Frontière la Léraba

@Informateur.info-  30 personnes en provenance du Burkina Faso ont été arrêtées par la douane ivoirienne ce mardi 9 juin 2020 à Bouaké. Installés à bord d’un camion transportant du bétail, ces hommes tentaient, malgré la fermeture des frontières aux personnes de rentrer en Côte d’Ivoire. Sans doute pour y travailler.

Cette interpellation qui ne doit pas faire oublier qu’il y a malheureusement des cas de clandestins qui parviennent à leur fin pose un problème à toute la sous-région :Faut-t-il rouvrir les frontières?
Depuis le début en février-mars de la pandémie de Covid-19 en Afrique de l’ouest, les déplacements de personnes entre pays sont interdits pour laisser la place uniquement aux biens.

Après près de 5 mois, la situation devient intenable pour de nombreuses personnes qui, ressortissants de certains pays ont toutes leurs activités dans les pays voisins.

C’est le cas de Bohui Celestine, commerçante de produits vivriers entre la Côte d’Ivoire et le Burkina Faso. Partie livrer de la marchandise, elle est depuis plusieurs semaines bloquée au pays des Hommes intègres. «Je vais finir par dépenser tout ce que j’ai comme argent pour vivre ici à Ouagadougou. Cette situation est très difficile et j’ai laissé mon jeune frère seul dans notre maison à Abidjan. Ce n’est pas trop rassurant », indique-t-elle lors d’un entretien vidéo réalisé via l’application WhatsApp.

Si elle n’ignore pas le risque sanitaire encouru avec une ouverture des frontières, la trentenaire ivoirienne plaide pour des voyages contrôlés.«On pourrait demander aux voyageurs de faire des test ou même donner un nombre maximum de gens qui passent la frontière mais tout bloqué ainsi c’est compliqué».

Jeune Burkinabé qui a effectué une partie de sa vie en Côte d’Ivoire, Jean. N est très actif sur les réseaux sociaux. Quelques heures après l’arrestation des 30 Burkinabés, il a invité les dirige ouest africains à rouvrir les frontières entre les États.

«30 personnes en provenance du Burkina Faso, cachés dans un camion de transport de bétail, interpellés à Bouaké. J’espère seulement qu’ils ne subiront pas d’exactions et rackets. Chers présidents des Etats de la CEDEAO, vous n’allez pas vous concerter maintenant pour la réouverture des frontières de l’espace CEDEAO avec si possible des mesures de contrôle ?

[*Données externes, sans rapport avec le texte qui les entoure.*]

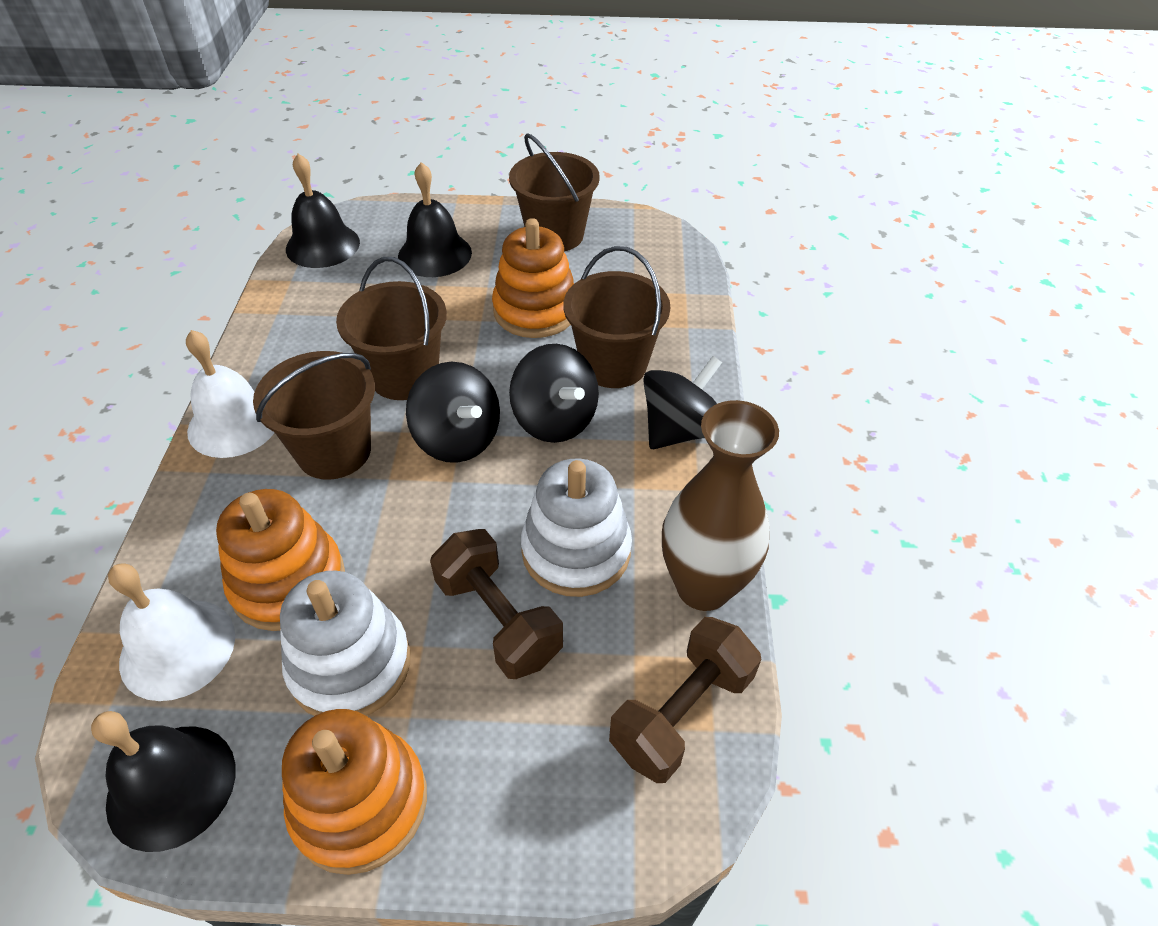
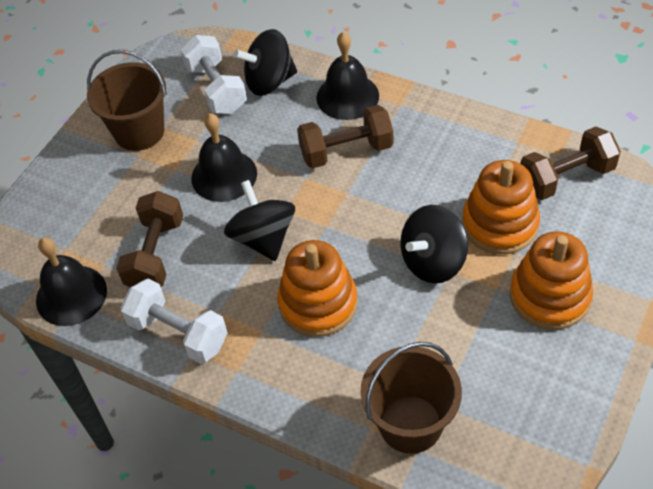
brown bucket: 4 -> 2
brown dumbbell: 2 -> 3
brown vase: 1 -> 0
white bell: 2 -> 0
white dumbbell: 0 -> 2
white stacking toy: 2 -> 0

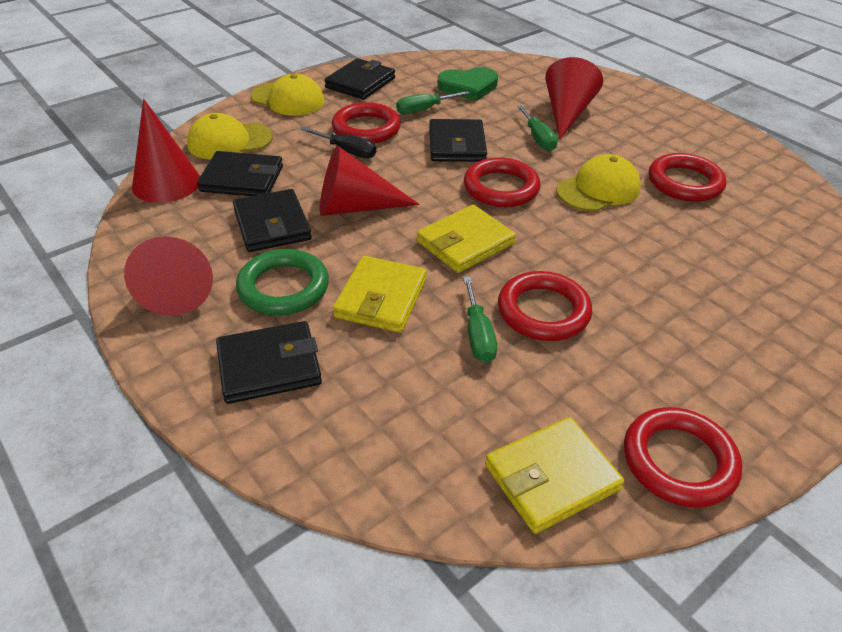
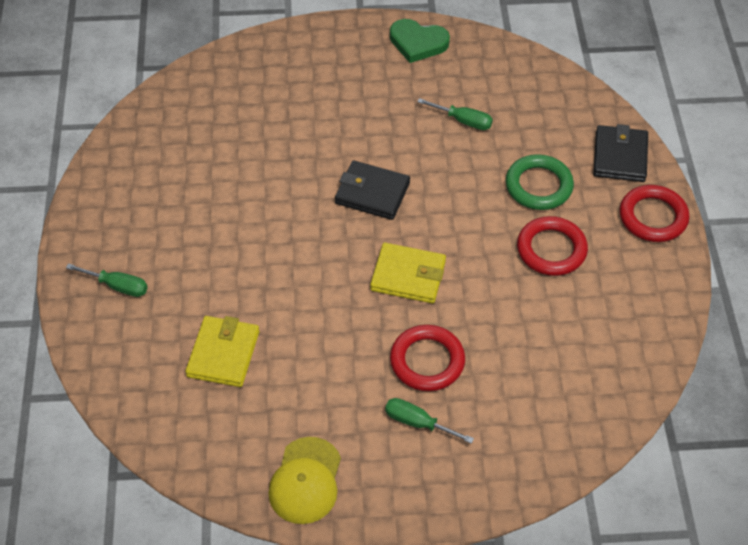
black screwdriver: 1 -> 0
black wallet: 5 -> 2
red cone: 4 -> 0
red ring: 5 -> 3
yellow cap: 3 -> 1
yellow wallet: 3 -> 2

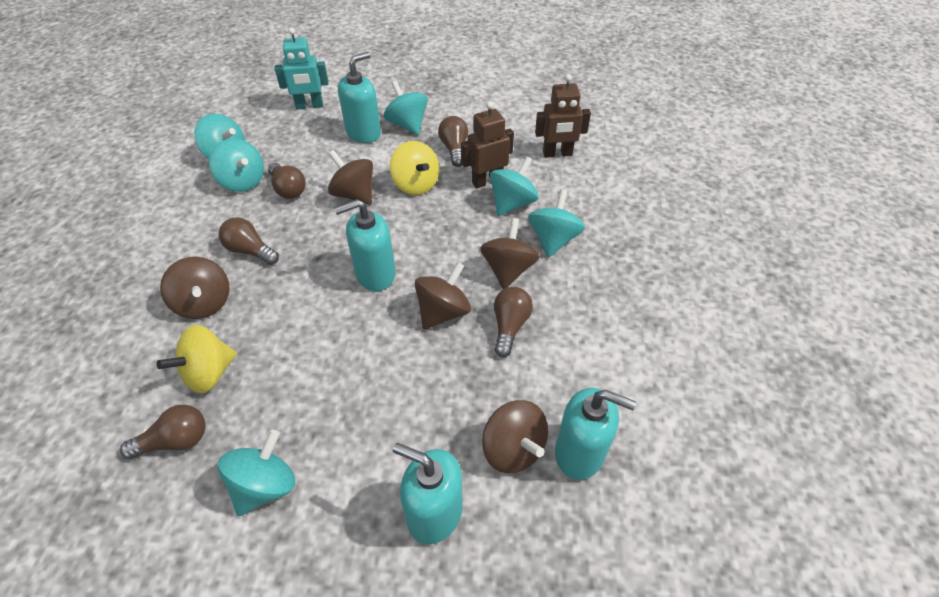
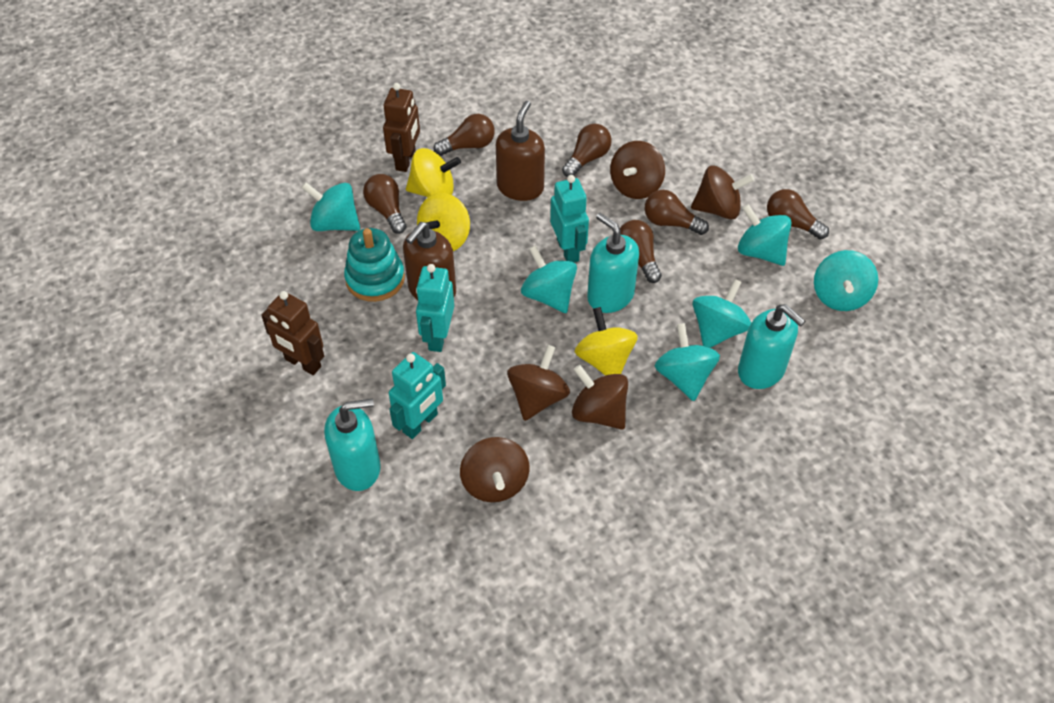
brown light bulb: 5 -> 6
brown soap dispenser: 0 -> 2
turquoise robot: 1 -> 3
turquoise soap dispenser: 4 -> 3
turquoise stacking toy: 0 -> 1
yellow spinning top: 2 -> 3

Des milliers de Burkinabés travaillant en Côte d’Ivoire venus pour un court séjour en mars au Burkina sont bloqués ici au Burkina du fait de la fermeture des frontières. Leurs emplois sont menacés si les frontières ne s’ouvrent pas »,a-t-il écrit.

– Risque sanitaire

Si les intérêts humains et économiques plaident fortement pour une réouverture des frontières, le risque sanitaire encouru montre qu’une telle décision pourrait être à risques pour des Etats dont le système de riposte est très loin de celui de l’Union Européenne où une ouverture des frontières est prévue courant juin.

En effet, il suffit de voir l’explosion des cas dans un pays comme la Côte d’Ivoire et le relâchement observé après l’assouplissement des mesures pour comprendre qu’une ouverture des frontières dans un tel contexte reste une mesure risquée.
De nombreux ouest africains demeurent convaincus que le coronavirus est uniquement un coup médiatique. Pour eux, aucun doute : le virus n’existe tout simplement pas.

Rouvrir les frontières pourrait tout simplement les conforter dans cette logique mais également donner l’impression au reste de la population que la pandémie est terminée. De plus, les États qui ont actuellement fort à faire avec les cas dans leurs pays se passeront sûrement de recevoir d’autres cas importés.

C’est donc à un dilemme que sont confrontées les autorités sous-régionales. En attendant, les 30 Burkinabés interpellés vont être conduits devant un tribunal.